ステレオ 大事なものだって一瞬で変わってしまう。それを俺は嫌というほど知っていた。母親と暮らしていたあの日。兄貴と暮らしていたあの日。いつだって一瞬で生活は激変した。
俺と総悟の関係だって刻一刻と変化している。最初は俺が弟弟子で、アイツが兄弟子。次は近藤さんの元で一緒に侍を目指す仲間で悪友。そして今は上司と部下。
それなのになぜ、変わらないと思ってしまったのだろう。俺たちの関係が。
俺は総悟に特別な気持ちを持っていて、総悟も同じものを持っている。それでも俺たちは関係を変えようとはしなかった。ずっとそのままでいられると思っていた。
静かな病室。窓辺に置かれた花瓶には悲しいかな花などない。交換されたばかりの白いシーツに横たえられた身体は、まるで自分のものではないかのように動かすのが億劫だ。
場違いなほどバタバタと音を立てて走ってくる足音と、看護師の咎める声が聞こえて逃げたくなった。
「死んでんじゃねぇよ土方ァ!!」
「いや死んではねぇよ……」
ドアを荒々しく開けて開口一番に言われた言葉は、あまりにも物騒だ。少なくとも討ち入りで爆破に巻き込まれ大怪我を負って、一週間寝たきりだったんですよと医者に説明されたような人間に向けていい言葉ではない。でも難じることはしない。
「土方さん……」
俺の顔を見て急に勢いを無くした総悟がゆっくりと近づいてきて、ベットの隣の椅子にずるずると座った。

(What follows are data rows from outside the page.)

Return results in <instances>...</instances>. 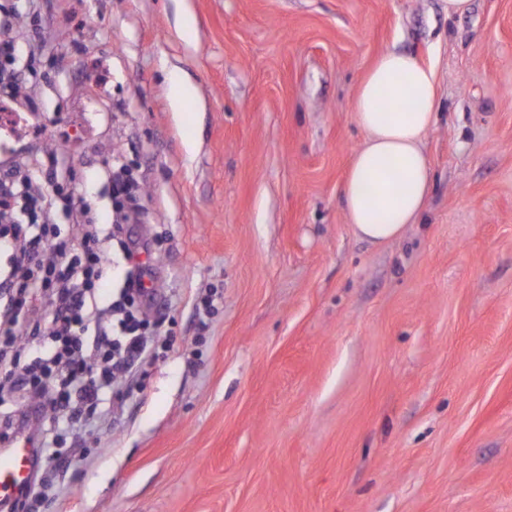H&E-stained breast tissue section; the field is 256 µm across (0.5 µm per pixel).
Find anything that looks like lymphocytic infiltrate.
Returning a JSON list of instances; mask_svg holds the SVG:
<instances>
[{
  "label": "lymphocytic infiltrate",
  "instance_id": "f902f5d3",
  "mask_svg": "<svg viewBox=\"0 0 512 512\" xmlns=\"http://www.w3.org/2000/svg\"><path fill=\"white\" fill-rule=\"evenodd\" d=\"M9 14L0 4V98L12 100L17 87ZM48 162L51 171L42 187L34 185L27 161L0 171V252L8 258L0 287L11 294L0 315V362L12 363L0 370V395L17 389L38 395L37 403L15 406L1 421L15 437L30 421H41L32 440L38 463L52 471L69 461L56 446L59 423L77 422L102 405L135 363L149 359L152 339L137 306L142 283L129 280L118 300L101 298L112 233L73 188L57 181V157ZM60 209L72 218L73 236L54 231L53 215ZM92 322L97 332L89 344L84 335Z\"/></svg>",
  "mask_w": 512,
  "mask_h": 512
}]
</instances>
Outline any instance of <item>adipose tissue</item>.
Returning <instances> with one entry per match:
<instances>
[{"label":"adipose tissue","instance_id":"obj_1","mask_svg":"<svg viewBox=\"0 0 512 512\" xmlns=\"http://www.w3.org/2000/svg\"><path fill=\"white\" fill-rule=\"evenodd\" d=\"M437 107L432 71L404 53L381 54L359 84L352 111L365 141L346 172L342 198L361 239H399L421 217L432 187L423 144Z\"/></svg>","mask_w":512,"mask_h":512}]
</instances>
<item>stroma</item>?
Instances as JSON below:
<instances>
[{
    "label": "stroma",
    "instance_id": "stroma-1",
    "mask_svg": "<svg viewBox=\"0 0 512 512\" xmlns=\"http://www.w3.org/2000/svg\"><path fill=\"white\" fill-rule=\"evenodd\" d=\"M8 3L0 168L58 149L160 332L33 512H512V0ZM390 50L434 70L433 188L373 244L342 186ZM0 98H7L12 103L17 94L14 83L15 39L9 21V9L0 3ZM2 16L4 20L2 21ZM0 115V152L7 153L14 142L26 136L32 124L33 114L30 112L14 113L11 118L12 123L6 124V127L2 119L3 112Z\"/></svg>",
    "mask_w": 512,
    "mask_h": 512
}]
</instances>
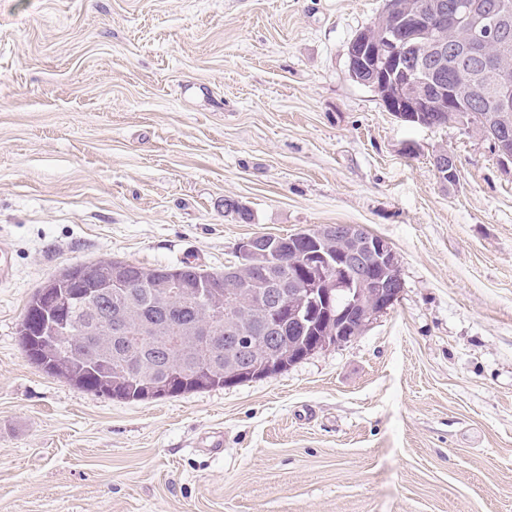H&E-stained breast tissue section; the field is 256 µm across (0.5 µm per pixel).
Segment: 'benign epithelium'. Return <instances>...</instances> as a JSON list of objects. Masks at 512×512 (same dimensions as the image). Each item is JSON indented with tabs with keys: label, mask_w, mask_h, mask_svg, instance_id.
I'll use <instances>...</instances> for the list:
<instances>
[{
	"label": "benign epithelium",
	"mask_w": 512,
	"mask_h": 512,
	"mask_svg": "<svg viewBox=\"0 0 512 512\" xmlns=\"http://www.w3.org/2000/svg\"><path fill=\"white\" fill-rule=\"evenodd\" d=\"M347 57L351 77L371 88L398 119L427 127L455 123L488 141L500 161L512 163V0H387L375 21V36L355 37ZM476 112L483 116L474 126L470 119ZM433 163L439 179L457 182L454 154L439 151ZM300 237L308 244L300 253L303 279L290 282L286 293L272 290L252 297L266 335L278 336L277 319L283 313L307 329L321 310L326 328L319 341L311 343V351L348 343L399 299L403 283L398 256L387 240L365 225L327 224ZM273 253L277 264H293L275 237L254 235L240 242L239 262L224 270L226 299L238 303L246 269ZM81 274L109 287L117 283L110 260L86 264ZM41 296L49 299L45 333L69 337L72 350L92 336L130 330L127 307L99 309V288L63 294L48 282ZM207 301V292L197 291L191 301L178 283H172L161 296L153 322L140 329L139 341L163 331L178 315L183 323L177 349L209 344L221 334L231 340L224 360V379L230 383L267 378L298 362L296 347L289 344L281 345L273 357L258 359L255 349L241 342L239 325L221 324L216 316L198 318L197 306ZM75 304L94 319L72 331L62 326L58 315Z\"/></svg>",
	"instance_id": "obj_1"
}]
</instances>
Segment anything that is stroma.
<instances>
[{
  "instance_id": "1",
  "label": "stroma",
  "mask_w": 512,
  "mask_h": 512,
  "mask_svg": "<svg viewBox=\"0 0 512 512\" xmlns=\"http://www.w3.org/2000/svg\"><path fill=\"white\" fill-rule=\"evenodd\" d=\"M384 4L0 0V512H512V166L350 77ZM325 224L388 240L403 290L279 374L126 401L19 343L70 266L219 272ZM434 168L439 180L445 181L448 177V184H455L458 180V165L454 154L446 150L437 152L433 158Z\"/></svg>"
}]
</instances>
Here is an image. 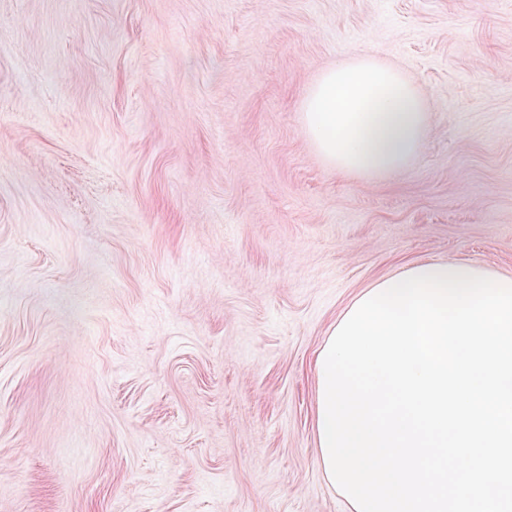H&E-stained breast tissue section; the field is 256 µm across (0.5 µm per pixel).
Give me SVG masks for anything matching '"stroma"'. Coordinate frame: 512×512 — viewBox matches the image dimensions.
<instances>
[{
  "label": "stroma",
  "instance_id": "35a3bbf8",
  "mask_svg": "<svg viewBox=\"0 0 512 512\" xmlns=\"http://www.w3.org/2000/svg\"><path fill=\"white\" fill-rule=\"evenodd\" d=\"M356 53L428 116L365 183L300 120ZM426 260L512 275V0H0V512H350L316 355Z\"/></svg>",
  "mask_w": 512,
  "mask_h": 512
}]
</instances>
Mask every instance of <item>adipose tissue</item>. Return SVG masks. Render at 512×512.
I'll return each mask as SVG.
<instances>
[{"label":"adipose tissue","mask_w":512,"mask_h":512,"mask_svg":"<svg viewBox=\"0 0 512 512\" xmlns=\"http://www.w3.org/2000/svg\"><path fill=\"white\" fill-rule=\"evenodd\" d=\"M300 110L303 131L323 160L359 180L405 169L427 132L418 89L370 54L325 70Z\"/></svg>","instance_id":"1"}]
</instances>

ゆっくりと深くため息をついたのを見て、どれだけ心配させてしまったのかを察する。
総悟は真選組の中でも死に一番近く、でもしっかり生き残ってきたからこそ人の死に慣れている。仲間の死を幾度も乗り越えてきた。心を傷めるが、すぐに切り替え仲間を護れる剣を磨く。この先総悟の心を揺さぶり、乱すことがあるとしたら近藤さん以外ねぇと思っていたのに。
俺は認識を改めた。死に近いからこそ、一瞬で命は消えてしまうことをよく知っている。それは失う怖さを誰よりも感じているのではないか。
総悟はぽつりぽつりと報告をしてくる。俺が巻き込まれた爆発のこと。攘夷志士の思惑のこと。残党のこと。「もう山崎から聞いてる」とは言い出せず全部聞いた。
「俺が居ない間の指揮をしてたらしいな」
労ってやれば顔をぐしゃぐしゃに歪めて「これでいつでも副長になれまさァ」などと言う。痛々しい強がりだ。
「あのまま死んじまえばよかったのに」
『死なないで』
「安心してくだせェ、すぐに俺が殺してやりやすから」
『俺が殺すまで死なないで』
いつもの憎まれ口が全て一つの言葉に聞こえて来る。
「総悟、ごめんな」
俺が言ったら目をまん丸に見開いてポロポロと涙をこぼす。
あまりにも綺麗で、でも泣かないで欲しくて傷だらけの腕で総悟を抱きしめた。俺の腕についた点滴の管を避けるようにして、総悟もそっと俺の背に手を回してくれた。そうすることで俺たちが保っていた最後の一線を、越えまいとしていた最後の一歩を越えてしまったことには気がついていた。
俺の命を狙ってると公言するこの男は、俺より強い。こんなに弱った俺など一瞬で殺せるだろうにそれはしない。
「俺はお前が殺してくれるまで死なねぇよ」
「そうしてくだせェ」
その約束が守られることは多分きっと、絶対来ない。だって俺たちは刹那に生きている。それでも約束を繋いで、心を繋いで。俺たちは今日も息をする。上司と部下から、少しだけ特別な関係に変わって。